Ingredients for - Alton Brown's Chocolate Bread Pudding

1. 2 large whole eggs -
2. 3 large egg yolks -
3. 3/4 c. sugar -
4. 1/2 c. hot chocolate mix -
5. 3 c. half-and-half -
6. 1 c. whole milk -
7. 2 oz. espresso -
8. 1 tbsp. vanilla extract -
9. 2 tbsp. unsalted butter -
10. 18 oz. stale challah bread -
11. 6 oz. bittersweet chocolate -

How to cook deliciously - Alton Brown's Chocolate Bread Pudding

1. Stage

Place the eggs and yolks in the carafe of a blender and combine on the lowest speed for 30 seconds.

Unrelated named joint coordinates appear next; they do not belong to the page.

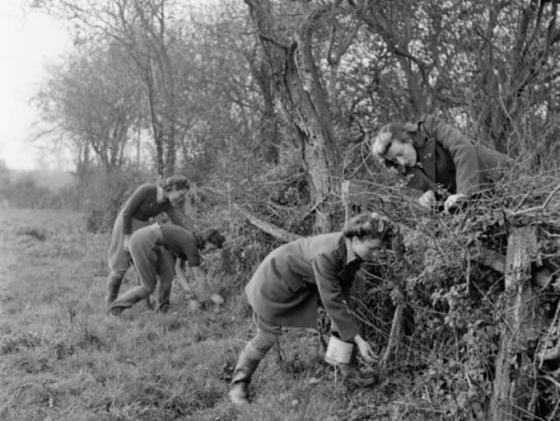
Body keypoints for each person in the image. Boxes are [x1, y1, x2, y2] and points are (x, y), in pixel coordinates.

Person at [229, 212, 402, 405]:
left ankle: (345, 367)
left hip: (300, 283)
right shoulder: (327, 255)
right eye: (373, 249)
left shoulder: (353, 251)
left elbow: (342, 290)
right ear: (355, 240)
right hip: (273, 283)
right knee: (267, 336)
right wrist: (359, 339)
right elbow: (332, 301)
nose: (375, 255)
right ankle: (239, 384)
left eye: (379, 249)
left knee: (342, 313)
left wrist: (346, 320)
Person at [370, 114, 512, 212]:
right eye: (394, 160)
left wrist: (463, 193)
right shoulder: (407, 173)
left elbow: (463, 150)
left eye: (400, 153)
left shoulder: (430, 127)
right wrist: (431, 197)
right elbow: (445, 194)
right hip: (484, 206)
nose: (401, 162)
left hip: (504, 179)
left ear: (408, 139)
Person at [105, 175, 194, 307]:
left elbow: (178, 222)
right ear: (174, 188)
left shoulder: (166, 204)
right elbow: (127, 213)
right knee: (119, 267)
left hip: (142, 226)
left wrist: (192, 237)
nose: (181, 199)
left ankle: (147, 304)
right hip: (126, 224)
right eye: (181, 195)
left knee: (143, 264)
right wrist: (127, 238)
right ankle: (110, 304)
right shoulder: (147, 190)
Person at [108, 223, 225, 315]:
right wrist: (212, 295)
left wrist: (189, 294)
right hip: (143, 240)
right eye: (213, 247)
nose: (211, 251)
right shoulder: (191, 245)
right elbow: (198, 275)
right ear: (208, 241)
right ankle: (115, 309)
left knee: (167, 275)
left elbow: (178, 268)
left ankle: (161, 312)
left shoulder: (189, 240)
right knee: (147, 286)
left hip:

Slowly add the sugar over 30 seconds, then add the hot chocolate mix and blend until incorporated, about 30 seconds. Add the half-and-half, milk, espresso, and vanilla and blend until well combined, about 30 seconds.

2. Stage

Butter a 9 by 13-inch metal pan with 1 tablespoon of the butter and place the cubed bread in the pan. Spread the chocolate on top of the bread and slowly pour in the custard. Press down on the mixture with a spatula or back of a spoon to thoroughly saturate. Cover and set aside at room temperature for 2 hours, or refrigerate for up to 8 hours.

3. Stage

Preheat the oven to 325 degrees F.

4. Stage

Bake until the internal temperature reaches at least 170 degrees F, about 45 minutes. Set the oven to the high broil setting with the oven door ajar. Remove the bread pudding from the oven. Pour the melted butter into a spray bottle and spritz the top of the bread pudding. Return to the middle rack and broil for 4 to 5 minutes. Remove to a cooling rack for 15 minutes before serving.